After Nájera had finished taking photos, the police attacked him. They chased him down, abducted and tortured him, and threatened to kill him for having taken the photos.

Irene González Sánchez, a colleague of Nájera's at "El Debate de Culiacán" who is also the secretary of the Siete de Junio Journalists' Association, told CENCOS that Nájera went to the national Attorney General's Office (Procuraduría General de la República, PGR) to report the incident, where he came across one of the ministerial police officers involved in the assault. Nájera asked for his camera equipment, which had been confiscated during the incident, to be returned to him. The police not only denied having it in their possession, but announced they were going to arrest him, saying they had "found a gun", which in fact belonged to one of the policemen, in the truck which the reporter had driven in to the PGR to report the incident. He was then arrested and jailed for two days, without any family member or friend being notified. He was only released after the payment of bail of 20,000 pesos (approx. US$1,860).

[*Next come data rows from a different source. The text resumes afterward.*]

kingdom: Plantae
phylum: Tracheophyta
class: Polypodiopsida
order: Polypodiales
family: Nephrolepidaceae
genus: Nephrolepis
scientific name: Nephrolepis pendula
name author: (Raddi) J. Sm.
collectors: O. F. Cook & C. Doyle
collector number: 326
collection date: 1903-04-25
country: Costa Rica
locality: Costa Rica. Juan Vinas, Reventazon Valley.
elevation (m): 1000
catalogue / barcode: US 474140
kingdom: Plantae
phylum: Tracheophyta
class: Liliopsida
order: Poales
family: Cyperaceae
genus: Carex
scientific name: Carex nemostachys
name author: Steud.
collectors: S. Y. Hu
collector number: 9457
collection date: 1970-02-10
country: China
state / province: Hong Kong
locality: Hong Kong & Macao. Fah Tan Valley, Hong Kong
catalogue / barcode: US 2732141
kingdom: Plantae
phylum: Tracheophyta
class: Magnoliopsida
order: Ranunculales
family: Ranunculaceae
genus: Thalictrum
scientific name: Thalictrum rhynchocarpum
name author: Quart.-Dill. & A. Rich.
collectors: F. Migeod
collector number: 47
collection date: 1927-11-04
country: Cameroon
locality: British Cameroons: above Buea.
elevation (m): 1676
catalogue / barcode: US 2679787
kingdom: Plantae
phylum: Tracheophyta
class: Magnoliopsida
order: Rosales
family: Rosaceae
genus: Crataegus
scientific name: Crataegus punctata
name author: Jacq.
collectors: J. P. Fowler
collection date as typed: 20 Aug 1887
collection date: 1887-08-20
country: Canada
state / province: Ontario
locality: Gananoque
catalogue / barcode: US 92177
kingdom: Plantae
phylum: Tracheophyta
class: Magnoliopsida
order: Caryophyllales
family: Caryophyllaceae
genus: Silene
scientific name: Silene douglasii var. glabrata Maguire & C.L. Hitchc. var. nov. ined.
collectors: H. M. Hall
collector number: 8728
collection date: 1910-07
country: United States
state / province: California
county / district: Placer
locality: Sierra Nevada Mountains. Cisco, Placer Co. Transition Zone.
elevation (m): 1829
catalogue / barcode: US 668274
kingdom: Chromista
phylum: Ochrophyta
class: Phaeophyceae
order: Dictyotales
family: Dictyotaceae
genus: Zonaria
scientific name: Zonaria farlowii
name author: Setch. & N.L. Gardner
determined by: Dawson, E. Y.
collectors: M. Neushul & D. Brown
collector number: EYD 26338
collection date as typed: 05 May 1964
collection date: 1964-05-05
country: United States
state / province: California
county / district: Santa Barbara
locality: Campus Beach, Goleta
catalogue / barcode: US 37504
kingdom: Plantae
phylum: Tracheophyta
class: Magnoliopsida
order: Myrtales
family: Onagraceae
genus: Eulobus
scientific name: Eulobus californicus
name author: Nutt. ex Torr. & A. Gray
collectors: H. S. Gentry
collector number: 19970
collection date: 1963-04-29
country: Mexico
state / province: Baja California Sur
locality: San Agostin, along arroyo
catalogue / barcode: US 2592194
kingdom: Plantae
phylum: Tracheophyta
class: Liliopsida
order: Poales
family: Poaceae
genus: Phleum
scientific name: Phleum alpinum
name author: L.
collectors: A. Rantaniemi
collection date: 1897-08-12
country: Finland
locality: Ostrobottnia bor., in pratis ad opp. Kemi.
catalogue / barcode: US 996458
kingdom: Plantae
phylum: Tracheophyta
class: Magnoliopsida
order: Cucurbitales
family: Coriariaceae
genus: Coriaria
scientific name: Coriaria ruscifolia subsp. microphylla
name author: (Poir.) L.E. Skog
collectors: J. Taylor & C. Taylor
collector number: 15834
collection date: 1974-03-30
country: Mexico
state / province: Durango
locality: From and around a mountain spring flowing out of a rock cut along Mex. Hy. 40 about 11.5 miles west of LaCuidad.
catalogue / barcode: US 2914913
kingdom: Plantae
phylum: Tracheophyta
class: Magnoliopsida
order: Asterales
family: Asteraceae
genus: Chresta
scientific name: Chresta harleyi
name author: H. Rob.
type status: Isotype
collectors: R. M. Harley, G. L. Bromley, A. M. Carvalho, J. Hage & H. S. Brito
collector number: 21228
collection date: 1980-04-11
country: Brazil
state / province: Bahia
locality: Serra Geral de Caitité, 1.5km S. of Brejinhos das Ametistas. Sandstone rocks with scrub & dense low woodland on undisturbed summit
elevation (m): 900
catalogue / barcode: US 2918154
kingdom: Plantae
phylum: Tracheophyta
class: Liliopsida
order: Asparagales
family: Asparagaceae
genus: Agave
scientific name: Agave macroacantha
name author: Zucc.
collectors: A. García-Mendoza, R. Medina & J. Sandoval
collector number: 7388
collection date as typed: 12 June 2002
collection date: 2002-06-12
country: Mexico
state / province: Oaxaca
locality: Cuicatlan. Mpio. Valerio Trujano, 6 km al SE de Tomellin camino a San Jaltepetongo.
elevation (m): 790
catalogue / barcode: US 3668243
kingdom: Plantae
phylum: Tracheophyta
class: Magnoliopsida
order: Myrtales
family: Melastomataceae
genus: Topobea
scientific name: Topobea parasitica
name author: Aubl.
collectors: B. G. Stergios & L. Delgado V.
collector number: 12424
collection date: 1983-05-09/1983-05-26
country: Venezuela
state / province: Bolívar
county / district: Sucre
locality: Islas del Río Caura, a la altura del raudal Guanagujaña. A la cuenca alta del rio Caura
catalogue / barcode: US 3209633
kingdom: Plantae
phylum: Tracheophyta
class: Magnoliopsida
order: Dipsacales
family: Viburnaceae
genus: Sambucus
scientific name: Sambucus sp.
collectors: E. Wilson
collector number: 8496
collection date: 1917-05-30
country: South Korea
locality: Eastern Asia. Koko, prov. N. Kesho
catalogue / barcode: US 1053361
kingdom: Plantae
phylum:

González added that Nájera had reported the incident to the Attorney General's Office, the Culiacán office of the Human Right Commission and the national Office of the Special Prosecutor for Crimes Against Journalists (Fiscalía Especializada en Delitos contra Periodistas), indicating that he held the group of ministerial police involved and commander Roberto Carlos Barcelo Villagrán responsible. He asked that Barcelo Villagrán and the group be investigated and punished as provided for by the law.

CENCOS asks both federal and Sinaloa state authorities to order that precautionary measures be taken to protect Nájera and to carry out an investigation to determine those responsible. It is bad enough that such assaults are committed by organized crime groups. It is even worse when those responsible for such incidents are public employees and that they have not been punished.